A violência armada tem impactos específicos nas vidas de homens e mulheres em tempo de guerra ou em contextos de paz violenta. Mas, como o sexo feminino não tem sido considerado o principal grupo de risco (o que mais mata e o que mais morre), os mecanismos existentes têm sido insuficientes, tanto para a compreensão da complexidade do envolvimento das mulheres na violência armada, como para a análise da totalidade dos impactos desta violência nas suas vidas.

Como consequência, as mulheres são consideradas vítimas e os homens agressores. Em tempos de guerra, as mulheres surgem como vítimas de violência armada e sexual; em tempos de paz, são exclusivamente vítimas de violência doméstica.

As consequências políticas desta abordagem passam por dirigir respostas aos homens centradas na esfera pública (políticas de segurança pública e de desarmamento) e às mulheres na esfera privada (relativas a violência doméstica), como se estes dois mundos não estivessem conectados.

Poderia dar exemplos?

Há que se entender que o envolvimento de mulheres em grupos armados, como no caso do Rio de Janeiro ou no caso de São Salvador, não constitui necessariamente uma ruptura com as feminilidades tradicionais. Embora exista um espaço de negociação identitária devido ao poder que lhes é atribuído pelas armas, verifica-se que, tal como no caso do ingresso das mulheres em contextos de guerra, as funções e os papeis que lhes são atribuídos têm como base a prova da sua capacidade em desempenhar papeis tradicionalmente associados a uma masculinidade hegemônica.
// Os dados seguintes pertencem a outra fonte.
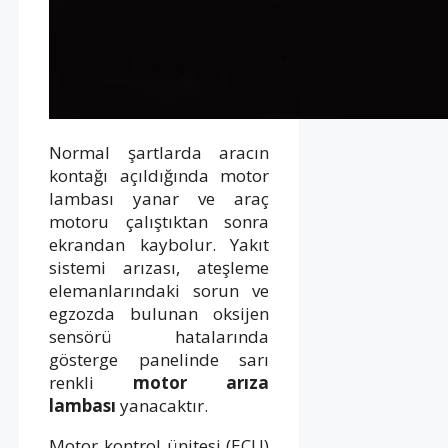
Normal şartlarda aracın
kontağı açıldığında motor
lambası yanar ve araç
motoru çalıştıktan sonra
ekrandan kaybolur. Yakıt
sistemi arızası, ateşleme
elemanlarındaki sorun ve
egzozda bulunan oksijen
sensörü hatalarında
gösterge panelinde sarı
renkli
motor arıza
lambası
yanacaktır.
Motor kontrol ünitesi (ECU)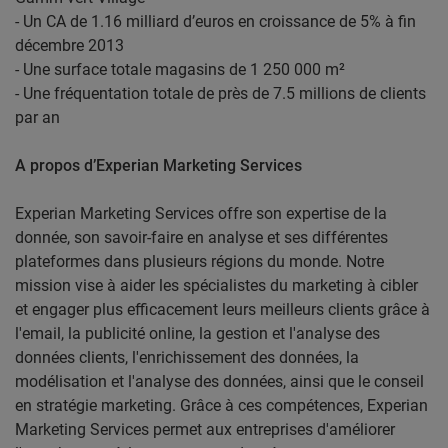
- Un CA de 1.16 milliard d’euros en croissance de 5% à fin
décembre 2013
- Une surface totale magasins de 1 250 000 m²
- Une fréquentation totale de près de 7.5 millions de clients
par an
A propos d’Experian Marketing Services
Experian Marketing Services offre son expertise de la
donnée, son savoir-faire en analyse et ses différentes
plateformes dans plusieurs régions du monde. Notre
mission vise à aider les spécialistes du marketing à cibler
et engager plus efficacement leurs meilleurs clients grâce à
l'email, la publicité online, la gestion et l'analyse des
données clients, l'enrichissement des données, la
modélisation et l'analyse des données, ainsi que le conseil
en stratégie marketing. Grâce à ces compétences, Experian
Marketing Services permet aux entreprises d'améliorer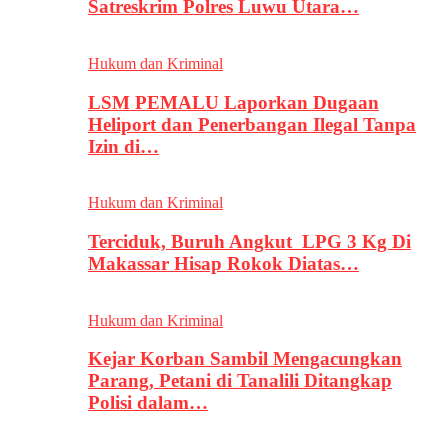
Satreskrim Polres Luwu Utara…
Hukum dan Kriminal
LSM PEMALU Laporkan Dugaan
Heliport dan Penerbangan Ilegal Tanpa
Izin di…
Hukum dan Kriminal
Terciduk, Buruh Angkut LPG 3 Kg Di
Makassar Hisap Rokok Diatas…
Hukum dan Kriminal
Kejar Korban Sambil Mengacungkan
Parang, Petani di Tanalili Ditangkap
Polisi dalam…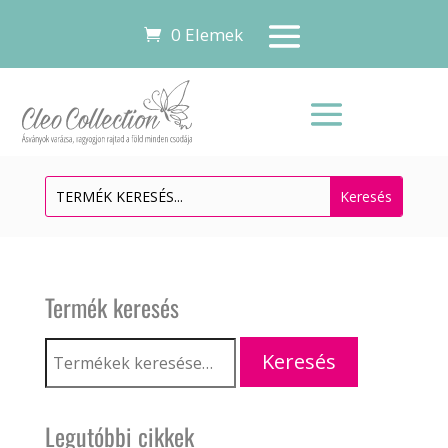
0 Elemek
Termék keresés
Keresés
Keresés
a
következőre:
Legutóbbi cikkek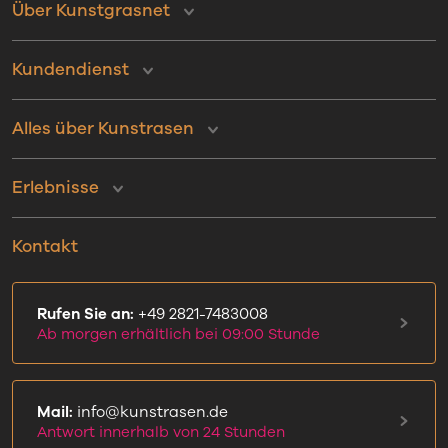
Über Kunstgrasnet
Kundendienst
Alles über Kunstrasen
Erlebnisse
Kontakt
Rufen Sie an:
+49 2821-7483008
Ab morgen erhältlich bei 09:00 Stunde
Mail:
info@kunstrasen.de
Antwort innerhalb von 24 Stunden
Caso não aconteça, os seus papeis resumem-se às tarefas de apoio à manutenção de espaços de domínio masculino, quer no domínio privado (enquanto namoradas e esposas de membros do grupo armado), quer no âmbito das atividades a que se dedicam (transporte de armas e drogas, por exemplo).
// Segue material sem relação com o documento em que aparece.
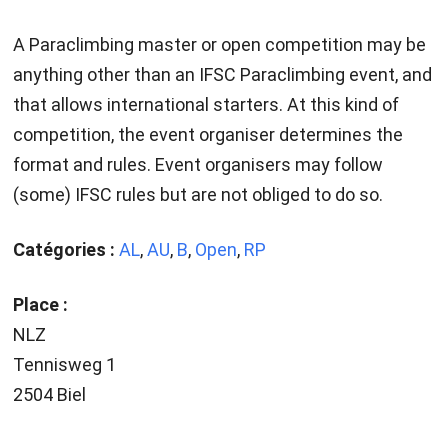
A Paraclimbing master or open competition may be
anything other than an IFSC Paraclimbing event, and
that allows international starters. At this kind of
competition, the event organiser determines the
format and rules. Event organisers may follow
(some) IFSC rules but are not obliged to do so.
Catégories :
AL
,
AU
,
B
,
Open
,
RP
Place :
NLZ
Tennisweg 1
2504 Biel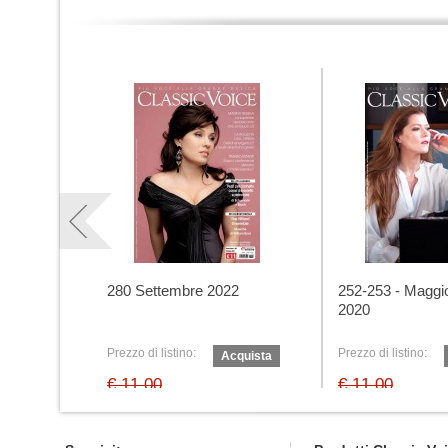
280 Settembre 2022
252-253 - Maggi
2020
Prezzo di listino:
Prezzo di listino:
Acquista
€ 11,00
€ 11,00
Prezzo speciale:
Prezzo speciale: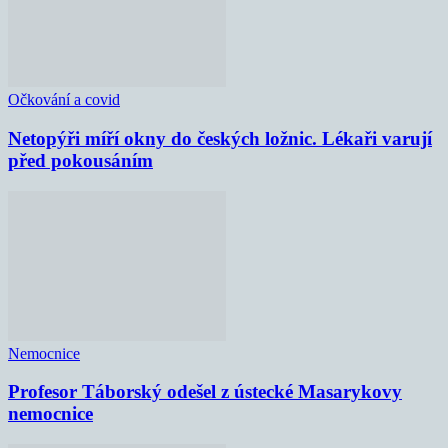
Očkování a covid
Netopýři míří okny do českých ložnic. Lékaři varují
před pokousáním
Nemocnice
Profesor Táborský odešel z ústecké Masarykovy
nemocnice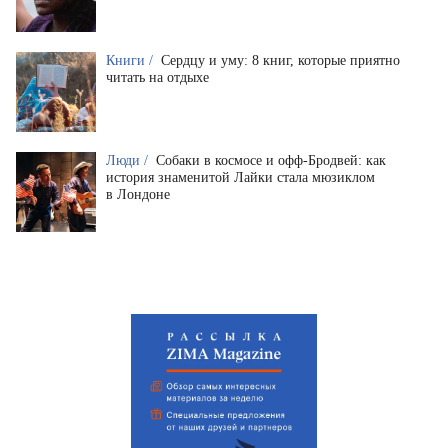
Книги /
Сердцу и уму: 8 книг, которые приятно
читать на отдыхе
Люди /
Собаки в космосе и офф-Бродвей: как
история знаменитой Лайки стала мюзиклом
в Лондоне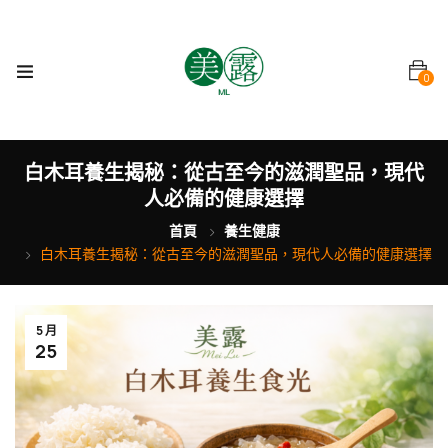
0
白木耳養生揭秘：從古至今的滋潤聖品，現代
人必備的健康選擇
首頁
養生健康
白木耳養生揭秘：從古至今的滋潤聖品，現代人必備的健康選擇
5 月
25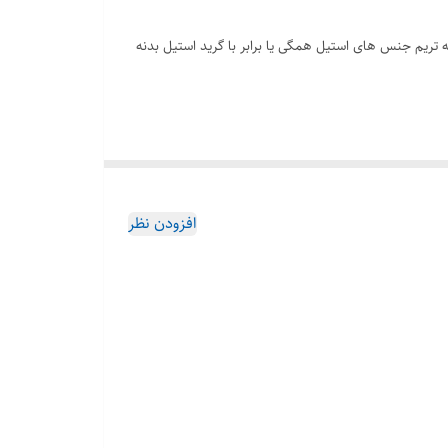
د کروم و و جنس استیل با گرید 304 و 316 و 304L و 316L دسته بندی می شوند. که تریم جنس های استیل همگی یا برابر با گرید استیل بدنه
افزودن نظر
As cidades latino-americanas são particularmente agressivas para as mulheres?

Estes contextos, a que tenho chamado novíssimas guerras, assumem uma expressividade incomum na América Latina. Em muitos países da região, a paz formal e institucional não significou uma diminuição da violência, mas antes uma "democratização da violência". Em muitos países, após o final da guerra, assistiu-se a um aumento da violência social e da criminalidade armada.
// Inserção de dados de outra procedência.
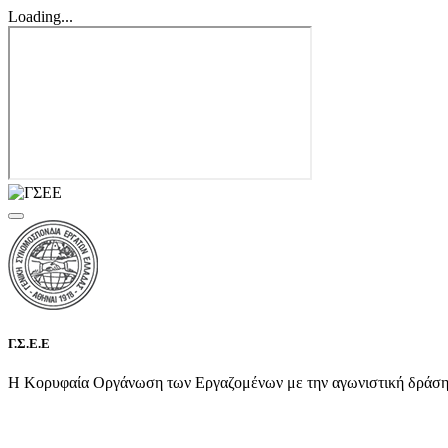
Loading...
Γ.Σ.Ε.Ε
Η Κορυφαία Οργάνωση των Εργαζομένων με την αγωνιστική δράση τη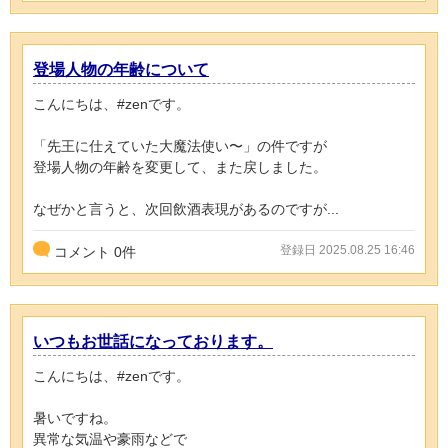
登場人物の年齢について
こんにちは、#zenです。
「先王に仕えていた大魔法使い〜」の件ですが
登場人物の年齢を変更して、また戻しました。
なぜかと言うと、次回飲酒表現があるのですが...
登録日 2025.08.25 16:46
コメント
0
件
いつもお世話になっております。
こんにちは、#zenです。
暑いですね。
異常な気温や豪雨などで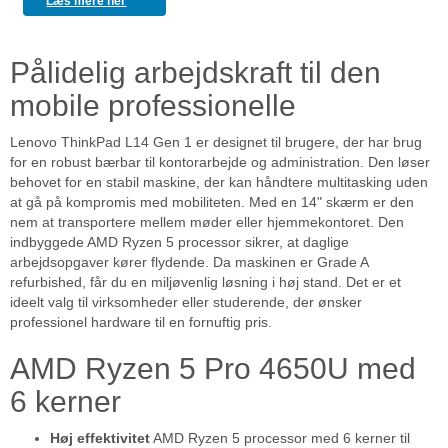
Læs mere her
Pålidelig arbejdskraft til den
mobile professionelle
Lenovo ThinkPad L14 Gen 1 er designet til brugere, der har brug
for en robust bærbar til kontorarbejde og administration. Den løser
behovet for en stabil maskine, der kan håndtere multitasking uden
at gå på kompromis med mobiliteten. Med en 14" skærm er den
nem at transportere mellem møder eller hjemmekontoret. Den
indbyggede AMD Ryzen 5 processor sikrer, at daglige
arbejdsopgaver kører flydende. Da maskinen er Grade A
refurbished, får du en miljøvenlig løsning i høj stand. Det er et
ideelt valg til virksomheder eller studerende, der ønsker
professionel hardware til en fornuftig pris.
AMD Ryzen 5 Pro 4650U med
6 kerner
Høj effektivitet
AMD Ryzen 5 processor med 6 kerner til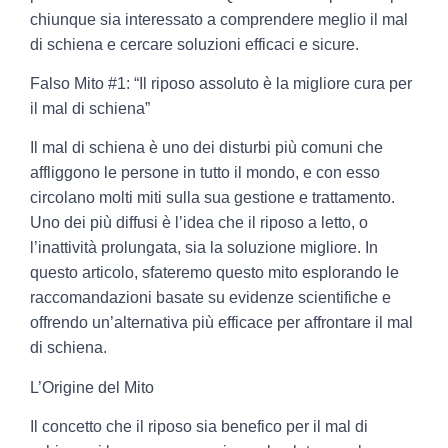
chiunque sia interessato a comprendere meglio il mal
di schiena e cercare soluzioni efficaci e sicure.
Falso Mito #1: “Il riposo assoluto è la migliore cura per
il mal di schiena”
Il mal di schiena è uno dei disturbi più comuni che
affliggono le persone in tutto il mondo, e con esso
circolano molti miti sulla sua gestione e trattamento.
Uno dei più diffusi è l’idea che il riposo a letto, o
l’inattività prolungata, sia la soluzione migliore. In
questo articolo, sfateremo questo mito esplorando le
raccomandazioni basate su evidenze scientifiche e
offrendo un’alternativa più efficace per affrontare il mal
di schiena.
L’Origine del Mito
Il concetto che il riposo sia benefico per il mal di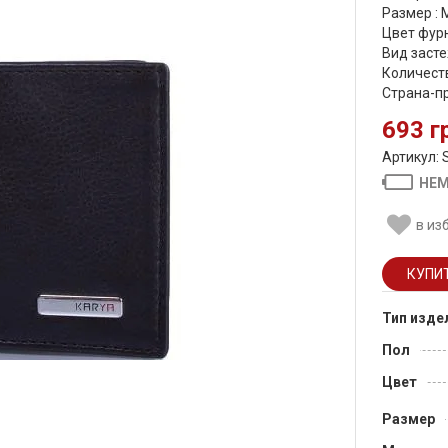
Размер :
Цвет фурн
Вид засте
Количеств
Страна-п
693 г
Артикул: 
НЕМ
в из
Тип изде
Пол
Цвет
Размер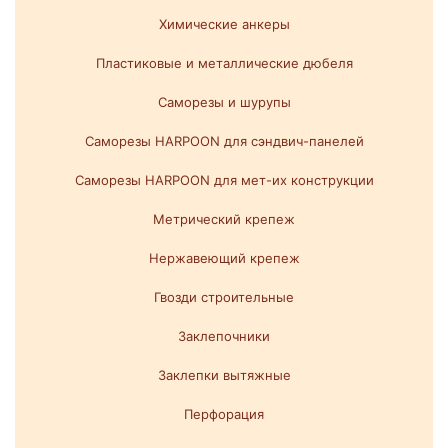
Химические анкеры
Пластиковые и металлические дюбеля
Саморезы и шурупы
Саморезы HARPOON для сэндвич-панелей
Саморезы HARPOON для мет-их конструкции
Метрический крепеж
Нержавеющий крепеж
Гвозди строительные
Заклепочники
Заклепки вытяжные
Перфорация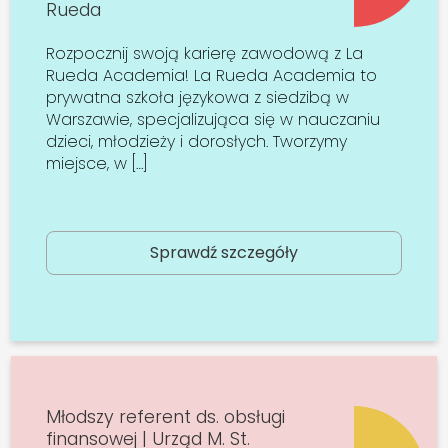
Rueda
Rozpocznij swoją karierę zawodową z La
Rueda Academia! La Rueda Academia to
prywatna szkoła językowa z siedzibą w
Warszawie, specjalizująca się w nauczaniu
dzieci, młodzieży i dorosłych. Tworzymy
miejsce, w […]
Sprawdź szczegóły
Młodszy referent ds. obsługi
finansowej | Urząd M. St.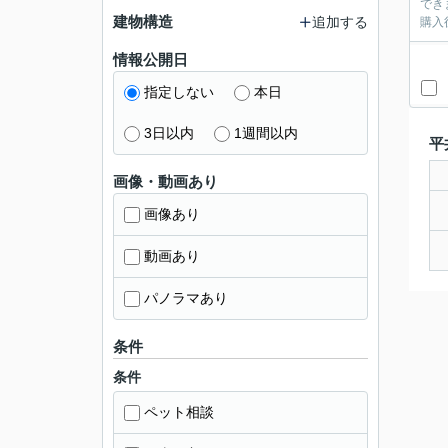
できま
建物構造
追加する
購入
情報公開日
指定しない
本日
3日以内
1週間以内
平
画像・動画あり
画像あり
動画あり
パノラマあり
条件
条件
ペット相談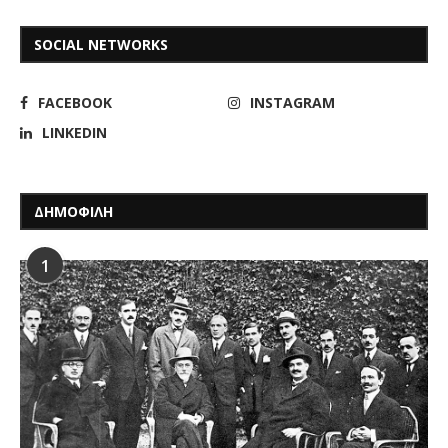
SOCIAL NETWORKS
FACEBOOK
INSTAGRAM
LINKEDIN
ΔΗΜΟΦΙΛΗ
1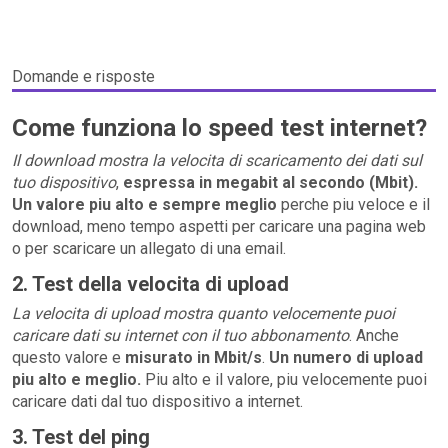
Domande e risposte
Come funziona lo speed test internet?
Il download mostra la velocita di scaricamento dei dati sul
tuo dispositivo
,
espressa in megabit al secondo (Mbit).
Un valore piu alto e sempre meglio
perche piu veloce e il
download, meno tempo aspetti per caricare una pagina web
o per scaricare un allegato di una email.
2. Test della velocita di upload
La velocita di upload mostra quanto velocemente puoi
caricare dati su internet con il tuo abbonamento
. Anche
questo valore e
misurato in Mbit/s
.
Un numero di upload
piu alto e meglio.
Piu alto e il valore, piu velocemente puoi
caricare dati dal tuo dispositivo a internet.
3. Test del ping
Neste sentido, as cidades com estas características são perigosas para homens e mulheres. No entanto, o padrão mundial repete-se: como regra geral os homens são vítimas de desconhecidos, em espaço público, e as mulheres são, em 90% dos casos, vítimas de alguém que já conheciam, normalmente no espaço privado.

Quais iniciativas positivas você destacaria em relação à queda da violência?

Diria que dois bons exemplos foram o Estatuto do Desarmamento brasileiro e a inclusão da questão das armas de fogo na lei brasileira de combate à violência doméstica.

O Observatório também se ocupa da masculinidade.... Quais pesquisas estão conduzindo nesse aspecto?

Nos estudos sobre violência armada, o que normalmente é analisado são os rostos da violência, ou seja, os jovens do sexo masculino, geralmente negros. Ora, sabemos que os jovens que aderem a um modelo violento de masculinidade não constituem a maioria. Neste sentido, considero os estudos de Gary Barker e do Instituto Promundo muito relevantes.

Por um lado, temos que saber em que espirais violentas os jovens se encontram quando optam pela violência, em especial violência armada. Por outro lado, saber por que motivos não aderem à violência. Este último grupo, que opta por versões não violentas da masculinidade, constitui a maioria no mundo todo. E sobre eles, pouco se sabe. Neste momento estamos desenvolvendo uma pesquisa neste campo em Portugal, em Cabo Verde, Guiné Bissau e El Salvador.

Fonte: Comunidade Segura. 22/07/2009.